[Start of section]

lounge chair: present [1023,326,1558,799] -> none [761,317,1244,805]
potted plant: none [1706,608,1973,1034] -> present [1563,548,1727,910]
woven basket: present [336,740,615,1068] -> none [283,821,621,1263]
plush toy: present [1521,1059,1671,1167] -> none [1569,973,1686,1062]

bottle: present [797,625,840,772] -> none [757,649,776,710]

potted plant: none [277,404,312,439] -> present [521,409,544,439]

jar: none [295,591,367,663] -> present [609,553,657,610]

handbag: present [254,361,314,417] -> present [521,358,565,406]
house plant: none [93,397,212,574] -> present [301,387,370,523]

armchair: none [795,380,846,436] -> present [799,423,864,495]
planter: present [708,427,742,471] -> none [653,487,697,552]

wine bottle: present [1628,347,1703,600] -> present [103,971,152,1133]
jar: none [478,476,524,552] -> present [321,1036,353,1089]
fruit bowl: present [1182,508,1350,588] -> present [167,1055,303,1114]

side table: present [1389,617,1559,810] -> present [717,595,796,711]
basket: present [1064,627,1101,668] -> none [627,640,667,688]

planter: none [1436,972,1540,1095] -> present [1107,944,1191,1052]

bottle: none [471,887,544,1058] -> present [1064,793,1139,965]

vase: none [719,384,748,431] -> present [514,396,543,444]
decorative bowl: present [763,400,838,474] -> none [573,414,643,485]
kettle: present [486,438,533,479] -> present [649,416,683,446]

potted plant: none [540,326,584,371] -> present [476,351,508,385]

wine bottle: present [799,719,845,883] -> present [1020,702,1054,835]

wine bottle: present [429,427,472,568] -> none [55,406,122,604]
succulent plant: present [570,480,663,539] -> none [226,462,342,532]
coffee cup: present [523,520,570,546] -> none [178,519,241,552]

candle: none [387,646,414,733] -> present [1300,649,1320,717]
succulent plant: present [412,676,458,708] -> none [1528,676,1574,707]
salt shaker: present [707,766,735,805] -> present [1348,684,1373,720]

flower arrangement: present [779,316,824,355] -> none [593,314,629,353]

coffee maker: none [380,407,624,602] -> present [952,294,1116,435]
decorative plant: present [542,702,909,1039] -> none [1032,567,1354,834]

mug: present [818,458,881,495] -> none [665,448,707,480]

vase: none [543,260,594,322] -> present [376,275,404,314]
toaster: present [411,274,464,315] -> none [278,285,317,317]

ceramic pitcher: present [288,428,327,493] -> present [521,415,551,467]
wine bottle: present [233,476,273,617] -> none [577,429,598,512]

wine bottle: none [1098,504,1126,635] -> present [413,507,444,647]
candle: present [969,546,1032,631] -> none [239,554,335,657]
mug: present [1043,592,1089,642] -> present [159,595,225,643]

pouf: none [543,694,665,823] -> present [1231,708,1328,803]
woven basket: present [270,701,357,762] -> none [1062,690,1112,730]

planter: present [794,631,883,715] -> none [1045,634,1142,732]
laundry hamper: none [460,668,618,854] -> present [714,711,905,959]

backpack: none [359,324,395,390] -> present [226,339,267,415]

[End of section]

**Problem statement:**
Once you find the line with "woven basket: present [336,740,615,1068]" above, print it and every line after it up to and including the line with "flower arrangement: present", exactly as written and nothing else.

**Answer to the problem:**
woven basket: present [336,740,615,1068] -> none [283,821,621,1263]
plush toy: present [1521,1059,1671,1167] -> none [1569,973,1686,1062]

bottle: present [797,625,840,772] -> none [757,649,776,710]

potted plant: none [277,404,312,439] -> present [521,409,544,439]

jar: none [295,591,367,663] -> present [609,553,657,610]

handbag: present [254,361,314,417] -> present [521,358,565,406]
house plant: none [93,397,212,574] -> present [301,387,370,523]

armchair: none [795,380,846,436] -> present [799,423,864,495]
planter: present [708,427,742,471] -> none [653,487,697,552]

wine bottle: present [1628,347,1703,600] -> present [103,971,152,1133]
jar: none [478,476,524,552] -> present [321,1036,353,1089]
fruit bowl: present [1182,508,1350,588] -> present [167,1055,303,1114]

side table: present [1389,617,1559,810] -> present [717,595,796,711]
basket: present [1064,627,1101,668] -> none [627,640,667,688]

planter: none [1436,972,1540,1095] -> present [1107,944,1191,1052]

bottle: none [471,887,544,1058] -> present [1064,793,1139,965]

vase: none [719,384,748,431] -> present [514,396,543,444]
decorative bowl: present [763,400,838,474] -> none [573,414,643,485]
kettle: present [486,438,533,479] -> present [649,416,683,446]

potted plant: none [540,326,584,371] -> present [476,351,508,385]

wine bottle: present [799,719,845,883] -> present [1020,702,1054,835]

wine bottle: present [429,427,472,568] -> none [55,406,122,604]
succulent plant: present [570,480,663,539] -> none [226,462,342,532]
coffee cup: present [523,520,570,546] -> none [178,519,241,552]

candle: none [387,646,414,733] -> present [1300,649,1320,717]
succulent plant: present [412,676,458,708] -> none [1528,676,1574,707]
salt shaker: present [707,766,735,805] -> present [1348,684,1373,720]

flower arrangement: present [779,316,824,355] -> none [593,314,629,353]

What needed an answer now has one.